::: Record excerpts :::
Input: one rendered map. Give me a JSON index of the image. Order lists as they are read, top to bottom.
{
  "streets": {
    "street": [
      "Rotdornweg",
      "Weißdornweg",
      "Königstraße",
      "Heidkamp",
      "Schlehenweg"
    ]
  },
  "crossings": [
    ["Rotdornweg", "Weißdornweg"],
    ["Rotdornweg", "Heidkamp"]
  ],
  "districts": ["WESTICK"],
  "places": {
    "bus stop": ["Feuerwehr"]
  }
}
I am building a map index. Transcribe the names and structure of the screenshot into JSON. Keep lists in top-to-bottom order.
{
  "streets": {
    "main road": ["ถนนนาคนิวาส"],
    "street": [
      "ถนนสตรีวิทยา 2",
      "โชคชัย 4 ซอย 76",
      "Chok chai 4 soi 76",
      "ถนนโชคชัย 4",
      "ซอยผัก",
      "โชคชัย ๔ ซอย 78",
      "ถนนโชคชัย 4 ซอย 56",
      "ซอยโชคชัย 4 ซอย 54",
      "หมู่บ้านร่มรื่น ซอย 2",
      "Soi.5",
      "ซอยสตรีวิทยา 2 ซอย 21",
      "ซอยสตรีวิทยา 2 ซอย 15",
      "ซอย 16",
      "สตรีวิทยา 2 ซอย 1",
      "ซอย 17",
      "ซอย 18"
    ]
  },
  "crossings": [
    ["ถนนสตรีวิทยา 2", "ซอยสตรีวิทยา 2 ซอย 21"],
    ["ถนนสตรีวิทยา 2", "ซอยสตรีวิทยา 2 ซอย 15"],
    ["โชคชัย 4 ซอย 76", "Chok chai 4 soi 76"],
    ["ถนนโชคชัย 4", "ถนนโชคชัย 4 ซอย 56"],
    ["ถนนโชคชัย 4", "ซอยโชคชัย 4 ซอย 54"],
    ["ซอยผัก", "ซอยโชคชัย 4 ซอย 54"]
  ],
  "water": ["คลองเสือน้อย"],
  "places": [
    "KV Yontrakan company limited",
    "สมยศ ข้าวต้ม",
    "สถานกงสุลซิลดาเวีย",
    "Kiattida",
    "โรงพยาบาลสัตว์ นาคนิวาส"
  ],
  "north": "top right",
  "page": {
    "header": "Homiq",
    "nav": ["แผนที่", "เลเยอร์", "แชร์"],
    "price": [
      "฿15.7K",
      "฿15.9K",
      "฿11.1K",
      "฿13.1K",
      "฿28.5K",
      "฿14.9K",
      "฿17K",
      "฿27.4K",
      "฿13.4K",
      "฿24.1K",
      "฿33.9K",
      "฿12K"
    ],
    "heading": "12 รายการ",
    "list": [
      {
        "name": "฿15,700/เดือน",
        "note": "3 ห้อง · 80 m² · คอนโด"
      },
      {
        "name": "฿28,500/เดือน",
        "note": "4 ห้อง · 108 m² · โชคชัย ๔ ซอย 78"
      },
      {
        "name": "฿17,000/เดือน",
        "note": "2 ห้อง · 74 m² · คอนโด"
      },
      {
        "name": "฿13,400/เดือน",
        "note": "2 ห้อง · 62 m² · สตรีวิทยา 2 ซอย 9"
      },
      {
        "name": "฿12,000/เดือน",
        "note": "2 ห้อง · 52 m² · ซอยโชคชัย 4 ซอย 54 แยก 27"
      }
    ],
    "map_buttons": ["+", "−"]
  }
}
:::
> _What the task asks_
Copy each entry exactly, leaving every line as it is.

> _Reply to the exercise_
Input: one rendered map. Give me a JSON index of the image. Order lists as they are read, top to bottom.
{
  "streets": {
    "street": [
      "Rotdornweg",
      "Weißdornweg",
      "Königstraße",
      "Heidkamp",
      "Schlehenweg"
    ]
  },
  "crossings": [
    ["Rotdornweg", "Weißdornweg"],
    ["Rotdornweg", "Heidkamp"]
  ],
  "districts": ["WESTICK"],
  "places": {
    "bus stop": ["Feuerwehr"]
  }
}
I am building a map index. Transcribe the names and structure of the screenshot into JSON. Keep lists in top-to-bottom order.
{
  "streets": {
    "main road": ["ถนนนาคนิวาส"],
    "street": [
      "ถนนสตรีวิทยา 2",
      "โชคชัย 4 ซอย 76",
      "Chok chai 4 soi 76",
      "ถนนโชคชัย 4",
      "ซอยผัก",
      "โชคชัย ๔ ซอย 78",
      "ถนนโชคชัย 4 ซอย 56",
      "ซอยโชคชัย 4 ซอย 54",
      "หมู่บ้านร่มรื่น ซอย 2",
      "Soi.5",
      "ซอยสตรีวิทยา 2 ซอย 21",
      "ซอยสตรีวิทยา 2 ซอย 15",
      "ซอย 16",
      "สตรีวิทยา 2 ซอย 1",
      "ซอย 17",
      "ซอย 18"
    ]
  },
  "crossings": [
    ["ถนนสตรีวิทยา 2", "ซอยสตรีวิทยา 2 ซอย 21"],
    ["ถนนสตรีวิทยา 2", "ซอยสตรีวิทยา 2 ซอย 15"],
    ["โชคชัย 4 ซอย 76", "Chok chai 4 soi 76"],
    ["ถนนโชคชัย 4", "ถนนโชคชัย 4 ซอย 56"],
    ["ถนนโชคชัย 4", "ซอยโชคชัย 4 ซอย 54"],
    ["ซอยผัก", "ซอยโชคชัย 4 ซอย 54"]
  ],
  "water": ["คลองเสือน้อย"],
  "places": [
    "KV Yontrakan company limited",
    "สมยศ ข้าวต้ม",
    "สถานกงสุลซิลดาเวีย",
    "Kiattida",
    "โรงพยาบาลสัตว์ นาคนิวาส"
  ],
  "north": "top right",
  "page": {
    "header": "Homiq",
    "nav": ["แผนที่", "เลเยอร์", "แชร์"],
    "price": [
      "฿15.7K",
      "฿15.9K",
      "฿11.1K",
      "฿13.1K",
      "฿28.5K",
      "฿14.9K",
      "฿17K",
      "฿27.4K",
      "฿13.4K",
      "฿24.1K",
      "฿33.9K",
      "฿12K"
    ],
    "heading": "12 รายการ",
    "list": [
      {
        "name": "฿15,700/เดือน",
        "note": "3 ห้อง · 80 m² · คอนโด"
      },
      {
        "name": "฿28,500/เดือน",
        "note": "4 ห้อง · 108 m² · โชคชัย ๔ ซอย 78"
      },
      {
        "name": "฿17,000/เดือน",
        "note": "2 ห้อง · 74 m² · คอนโด"
      },
      {
        "name": "฿13,400/เดือน",
        "note": "2 ห้อง · 62 m² · สตรีวิทยา 2 ซอย 9"
      },
      {
        "name": "฿12,000/เดือน",
        "note": "2 ห้อง · 52 m² · ซอยโชคชัย 4 ซอย 54 แยก 27"
      }
    ],
    "map_buttons": ["+", "−"]
  }
}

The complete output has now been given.